** 課題文 **
本文のうち、「コードが読めない顧客は設計で読むしかない。」から始まり「を考えれば明らかとなります。」で終わる部分を、一字一句変えずに書き写してください。

** 本文 **
——

コードが読めない顧客は設計で読むしかない。

というコメントで、確かに顧客がエンドユーザーということなら無理はないですが、元請SEということだったら、プログラムが読めない以前に、単に英語アレルギーなのでプログラムを読もうとしないのではないかとも思ってしまいますね。カプセル化などをきちんと行った設計をした場合、特にサービスレイヤーなど比較的上位のレイヤーに属するクラスのプログラムは、ほとんど英語と変わらないようなレベルの記述になると思いますので。SEと名乗っている以上、ある程度英語が読めるくらいの英語力は持っていてほしいのですが。*3
ちなみに、Javaだと普段は意識していないかもしれませんが、細かいところを見ていくと言語を作った人ができる限り自然な英語に近づけたいという思いを汲み取ることができて面白いです。たとえば、クラス宣言では

public class Customer extends Party {
}

という書き方をしますが、「extends」の部分に3人称の「s」がついていることから、この宣言文は「現在形」の英語を意識したものであると推測されます。実際、

The public class Customer extends Party.

という英文とほとんど変わりません。(冠詞のTheとピリオドがついたくらいの違い)現在形なのはこの文書が「publicなクラスであるCustomerがPartyを拡張する」という事実を宣言していると考えると非常に自然な表現です。同様にメソッドの宣言も現在形であることは例外宣言をするケースを考えれば明らかとなります。

——

** データ内容 **
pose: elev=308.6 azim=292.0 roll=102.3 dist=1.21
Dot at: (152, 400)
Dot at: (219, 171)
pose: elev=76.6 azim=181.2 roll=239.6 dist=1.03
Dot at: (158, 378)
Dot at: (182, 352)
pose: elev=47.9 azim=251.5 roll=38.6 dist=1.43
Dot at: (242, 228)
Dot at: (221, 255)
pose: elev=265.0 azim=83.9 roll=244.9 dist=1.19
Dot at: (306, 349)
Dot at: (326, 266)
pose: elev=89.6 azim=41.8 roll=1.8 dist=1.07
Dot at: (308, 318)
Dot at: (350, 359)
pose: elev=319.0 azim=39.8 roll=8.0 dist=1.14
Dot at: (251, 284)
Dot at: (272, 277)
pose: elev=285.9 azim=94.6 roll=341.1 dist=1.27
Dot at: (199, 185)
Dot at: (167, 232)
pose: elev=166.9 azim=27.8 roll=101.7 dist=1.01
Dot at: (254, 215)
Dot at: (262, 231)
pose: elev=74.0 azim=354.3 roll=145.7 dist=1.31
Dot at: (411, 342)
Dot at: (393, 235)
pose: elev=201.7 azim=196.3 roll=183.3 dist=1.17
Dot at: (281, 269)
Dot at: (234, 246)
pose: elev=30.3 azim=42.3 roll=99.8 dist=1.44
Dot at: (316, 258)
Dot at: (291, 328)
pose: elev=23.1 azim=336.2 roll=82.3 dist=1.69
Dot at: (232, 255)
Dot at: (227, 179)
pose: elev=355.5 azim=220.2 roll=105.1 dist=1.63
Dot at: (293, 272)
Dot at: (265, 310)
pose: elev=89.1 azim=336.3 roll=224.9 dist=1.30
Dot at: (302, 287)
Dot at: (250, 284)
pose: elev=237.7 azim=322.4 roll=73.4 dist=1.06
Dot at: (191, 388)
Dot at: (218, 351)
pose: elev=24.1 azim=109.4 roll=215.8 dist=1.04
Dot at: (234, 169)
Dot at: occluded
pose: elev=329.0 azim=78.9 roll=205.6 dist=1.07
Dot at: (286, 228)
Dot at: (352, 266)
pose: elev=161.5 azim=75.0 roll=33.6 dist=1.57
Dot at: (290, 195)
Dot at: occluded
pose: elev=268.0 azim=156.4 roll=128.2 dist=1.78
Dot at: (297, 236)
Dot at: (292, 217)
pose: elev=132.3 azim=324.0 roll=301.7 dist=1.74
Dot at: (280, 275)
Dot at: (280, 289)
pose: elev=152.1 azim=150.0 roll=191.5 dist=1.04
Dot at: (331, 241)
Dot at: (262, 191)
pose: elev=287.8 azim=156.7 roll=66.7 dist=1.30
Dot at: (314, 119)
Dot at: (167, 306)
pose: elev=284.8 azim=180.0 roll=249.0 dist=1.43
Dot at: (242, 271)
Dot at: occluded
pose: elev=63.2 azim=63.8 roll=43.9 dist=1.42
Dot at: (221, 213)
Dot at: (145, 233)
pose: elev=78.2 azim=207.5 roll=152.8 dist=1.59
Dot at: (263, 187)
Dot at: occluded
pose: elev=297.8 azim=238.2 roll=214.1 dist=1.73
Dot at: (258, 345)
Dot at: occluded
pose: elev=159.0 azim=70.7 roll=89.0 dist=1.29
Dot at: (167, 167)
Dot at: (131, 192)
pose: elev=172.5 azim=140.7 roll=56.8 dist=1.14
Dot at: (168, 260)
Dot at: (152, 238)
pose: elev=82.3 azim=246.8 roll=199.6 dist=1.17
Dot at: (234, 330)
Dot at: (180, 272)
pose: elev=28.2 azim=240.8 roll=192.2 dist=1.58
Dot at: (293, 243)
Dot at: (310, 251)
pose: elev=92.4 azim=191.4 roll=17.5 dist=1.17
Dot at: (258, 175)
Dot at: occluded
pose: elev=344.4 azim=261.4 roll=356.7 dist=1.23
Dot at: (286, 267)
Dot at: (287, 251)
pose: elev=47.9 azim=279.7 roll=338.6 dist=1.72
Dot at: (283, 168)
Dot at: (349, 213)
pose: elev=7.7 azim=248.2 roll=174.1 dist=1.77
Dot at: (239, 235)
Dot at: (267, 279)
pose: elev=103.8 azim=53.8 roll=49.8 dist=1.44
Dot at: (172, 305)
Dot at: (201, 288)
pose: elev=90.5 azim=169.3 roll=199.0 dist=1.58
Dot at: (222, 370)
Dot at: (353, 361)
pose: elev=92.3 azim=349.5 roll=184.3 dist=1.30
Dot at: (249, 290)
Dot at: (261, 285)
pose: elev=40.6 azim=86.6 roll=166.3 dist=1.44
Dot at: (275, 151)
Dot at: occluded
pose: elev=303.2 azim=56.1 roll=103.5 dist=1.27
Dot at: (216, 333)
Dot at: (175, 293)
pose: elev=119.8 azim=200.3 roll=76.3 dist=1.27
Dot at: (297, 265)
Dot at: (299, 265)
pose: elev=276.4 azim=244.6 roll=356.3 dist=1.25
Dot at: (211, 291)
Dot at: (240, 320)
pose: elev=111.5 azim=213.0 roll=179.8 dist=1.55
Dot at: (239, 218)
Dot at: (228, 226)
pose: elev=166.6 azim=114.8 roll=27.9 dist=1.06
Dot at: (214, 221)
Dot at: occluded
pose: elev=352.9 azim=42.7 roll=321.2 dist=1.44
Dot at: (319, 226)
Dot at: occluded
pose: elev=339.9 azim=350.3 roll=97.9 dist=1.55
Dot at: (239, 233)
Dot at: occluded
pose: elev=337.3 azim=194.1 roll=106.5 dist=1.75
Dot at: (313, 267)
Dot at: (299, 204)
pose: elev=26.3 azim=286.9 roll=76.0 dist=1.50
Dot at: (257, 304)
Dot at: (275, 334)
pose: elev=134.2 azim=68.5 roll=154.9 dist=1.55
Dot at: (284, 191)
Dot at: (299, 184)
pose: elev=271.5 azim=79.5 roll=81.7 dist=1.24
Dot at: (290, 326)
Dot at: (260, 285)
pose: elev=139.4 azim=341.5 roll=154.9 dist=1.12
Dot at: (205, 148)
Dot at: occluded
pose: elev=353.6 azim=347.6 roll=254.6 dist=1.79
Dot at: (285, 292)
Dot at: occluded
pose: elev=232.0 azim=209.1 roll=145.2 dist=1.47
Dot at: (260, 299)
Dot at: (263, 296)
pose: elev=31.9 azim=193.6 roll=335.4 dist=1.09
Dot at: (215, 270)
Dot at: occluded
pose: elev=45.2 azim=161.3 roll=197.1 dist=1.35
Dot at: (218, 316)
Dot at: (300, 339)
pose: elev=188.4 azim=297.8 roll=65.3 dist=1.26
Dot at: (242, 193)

——

** この問題の解答 **
コードが読めない顧客は設計で読むしかない。

というコメントで、確かに顧客がエンドユーザーということなら無理はないですが、元請SEということだったら、プログラムが読めない以前に、単に英語アレルギーなのでプログラムを読もうとしないのではないかとも思ってしまいますね。カプセル化などをきちんと行った設計をした場合、特にサービスレイヤーなど比較的上位のレイヤーに属するクラスのプログラムは、ほとんど英語と変わらないようなレベルの記述になると思いますので。SEと名乗っている以上、ある程度英語が読めるくらいの英語力は持っていてほしいのですが。*3
ちなみに、Javaだと普段は意識していないかもしれませんが、細かいところを見ていくと言語を作った人ができる限り自然な英語に近づけたいという思いを汲み取ることができて面白いです。たとえば、クラス宣言では

public class Customer extends Party {
}

という書き方をしますが、「extends」の部分に3人称の「s」がついていることから、この宣言文は「現在形」の英語を意識したものであると推測されます。実際、

The public class Customer extends Party.

という英文とほとんど変わりません。(冠詞のTheとピリオドがついたくらいの違い)現在形なのはこの文書が「publicなクラスであるCustomerがPartyを拡張する」という事実を宣言していると考えると非常に自然な表現です。同様にメソッドの宣言も現在形であることは例外宣言をするケースを考えれば明らかとなります。